Following World War II, Musser left the Deagan Company to start his own firm, Musser Marimbas. In addition to marimbas, the company made vibraphones, xylophones, glockenspiels and chimes. Business acumen was not one of Musser's strengths, and the company was sold to Lyons Band Instrument Manufacturers in 1956. The Musser company was sold to Ludwig Drum company in 1965; the latter was sold to Selmer in 1981. Musser's design work, from the bars to the frame, helped to refine and standardize the marimba, although Keiko Abe and Yamaha are largely responsible for the concert marimba as we know it today.

==Northwestern==
As a teacher, Musser had an important influence on the many students who worked with him. According to Northwestern University (Evanston, Illinois) archival records, Musser served as a part-time instructor of music theory between 1944 and 1946 and a part-time instructor of marimba from 1946 to 1950.

==Compositions==
Musser's work as a composer spanned his entire career, though much of that work has been lost. As of 1941 he had published fifty-three works, including piano solos, sacred music, and arrangements for marimba and vibraphone. The only Musser originals that survive today are:

- Etude in Ab, Op.6, No.2;
- Etude, Op.6, No.8 ("Nature Boy"/"Whole Tone");
- Etude, Op.6, No.9 (B Major);
- Etude in C Major, Op.6, No.10;
- Prelude, Op.11, No.3 (G Major);
- Etude, Op.11, No.4 (C Major);
- Prelude, Op.11, No.7 (D Major).

Two of Musser's other surviving works are arrangements from his marimba orchestras. Rosales' "Bolero" from the 1933 Century of Progress Orchestra, and Saint-Saëns' "Piano Concerto no. 2" from a 1942 performance by a 160-piece marimba orchestra at Soldier Field in Chicago.

==Musser Grip==

Musser developed the Musser grip, a new technique for playing the marimba with four mallets that differed significantly from the already existing cross grip. The musser grip allowed for greater independence between individual mallets, and would later be modified into its modern form by Leigh Howard Stevens.
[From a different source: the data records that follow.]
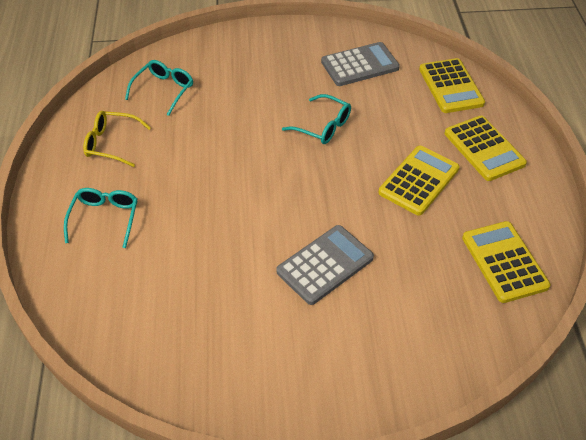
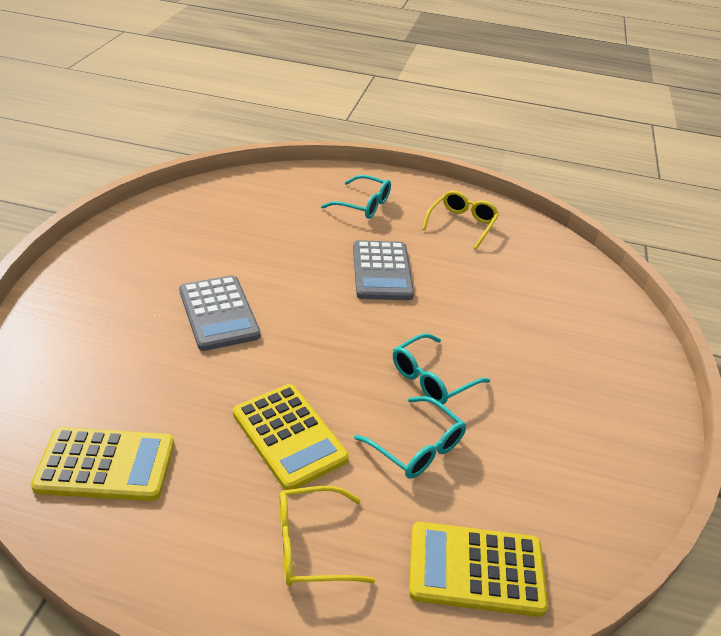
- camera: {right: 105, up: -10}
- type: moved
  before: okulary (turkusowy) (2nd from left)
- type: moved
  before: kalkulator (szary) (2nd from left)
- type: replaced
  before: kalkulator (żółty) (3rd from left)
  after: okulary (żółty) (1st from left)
==Engineering and astronomy==
Musser entered into a career as a scientist after leaving Northwestern in the early 1950s. He moved to Southern California where began to do work in astronomy for Hughes and for NASA. He also developed classroom planetaria and other teaching materials which can be found at Cape Kennedy, the Air Force Academy, Griffith Observatory, and many schools and universities. Later he earned a doctorate in engineering from Oxford University.